§ Instructions for the task:
Copy out every line of the material below word for word.
══════
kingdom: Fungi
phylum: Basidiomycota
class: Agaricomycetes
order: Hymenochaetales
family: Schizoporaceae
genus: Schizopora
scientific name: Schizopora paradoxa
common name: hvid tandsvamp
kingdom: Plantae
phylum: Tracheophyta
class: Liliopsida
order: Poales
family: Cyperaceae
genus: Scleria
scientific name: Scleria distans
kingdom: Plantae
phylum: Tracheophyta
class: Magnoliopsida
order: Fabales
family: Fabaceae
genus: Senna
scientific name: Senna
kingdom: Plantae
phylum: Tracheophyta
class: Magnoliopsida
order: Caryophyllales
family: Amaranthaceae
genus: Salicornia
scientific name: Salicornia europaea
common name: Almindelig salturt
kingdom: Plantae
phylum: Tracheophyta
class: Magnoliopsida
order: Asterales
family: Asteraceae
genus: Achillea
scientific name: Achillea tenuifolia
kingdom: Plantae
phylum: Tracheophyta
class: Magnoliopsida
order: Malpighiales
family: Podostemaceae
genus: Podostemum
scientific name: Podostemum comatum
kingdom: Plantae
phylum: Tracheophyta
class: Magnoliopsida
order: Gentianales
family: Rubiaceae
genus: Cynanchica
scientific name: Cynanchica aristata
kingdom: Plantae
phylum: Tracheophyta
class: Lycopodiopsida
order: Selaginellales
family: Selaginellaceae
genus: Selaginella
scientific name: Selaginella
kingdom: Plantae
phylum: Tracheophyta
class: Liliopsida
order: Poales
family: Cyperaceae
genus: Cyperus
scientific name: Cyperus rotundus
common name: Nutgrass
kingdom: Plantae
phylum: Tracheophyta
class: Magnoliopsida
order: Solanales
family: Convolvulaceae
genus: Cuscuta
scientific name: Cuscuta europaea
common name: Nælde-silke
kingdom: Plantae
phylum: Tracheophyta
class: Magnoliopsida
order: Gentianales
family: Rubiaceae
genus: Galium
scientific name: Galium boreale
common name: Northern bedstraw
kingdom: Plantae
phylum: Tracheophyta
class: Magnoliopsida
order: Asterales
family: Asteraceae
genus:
══════
§ Response below:
kingdom: Fungi
phylum: Basidiomycota
class: Agaricomycetes
order: Hymenochaetales
family: Schizoporaceae
genus: Schizopora
scientific name: Schizopora paradoxa
common name: hvid tandsvamp
kingdom: Plantae
phylum: Tracheophyta
class: Liliopsida
order: Poales
family: Cyperaceae
genus: Scleria
scientific name: Scleria distans
kingdom: Plantae
phylum: Tracheophyta
class: Magnoliopsida
order: Fabales
family: Fabaceae
genus: Senna
scientific name: Senna
kingdom: Plantae
phylum: Tracheophyta
class: Magnoliopsida
order: Caryophyllales
family: Amaranthaceae
genus: Salicornia
scientific name: Salicornia europaea
common name: Almindelig salturt
kingdom: Plantae
phylum: Tracheophyta
class: Magnoliopsida
order: Asterales
family: Asteraceae
genus: Achillea
scientific name: Achillea tenuifolia
kingdom: Plantae
phylum: Tracheophyta
class: Magnoliopsida
order: Malpighiales
family: Podostemaceae
genus: Podostemum
scientific name: Podostemum comatum
kingdom: Plantae
phylum: Tracheophyta
class: Magnoliopsida
order: Gentianales
family: Rubiaceae
genus: Cynanchica
scientific name: Cynanchica aristata
kingdom: Plantae
phylum: Tracheophyta
class: Lycopodiopsida
order: Selaginellales
family: Selaginellaceae
genus: Selaginella
scientific name: Selaginella
kingdom: Plantae
phylum: Tracheophyta
class: Liliopsida
order: Poales
family: Cyperaceae
genus: Cyperus
scientific name: Cyperus rotundus
common name: Nutgrass
kingdom: Plantae
phylum: Tracheophyta
class: Magnoliopsida
order: Solanales
family: Convolvulaceae
genus: Cuscuta
scientific name: Cuscuta europaea
common name: Nælde-silke
kingdom: Plantae
phylum: Tracheophyta
class: Magnoliopsida
order: Gentianales
family: Rubiaceae
genus: Galium
scientific name: Galium boreale
common name: Northern bedstraw
kingdom: Plantae
phylum: Tracheophyta
class: Magnoliopsida
order: Asterales
family: Asteraceae
genus:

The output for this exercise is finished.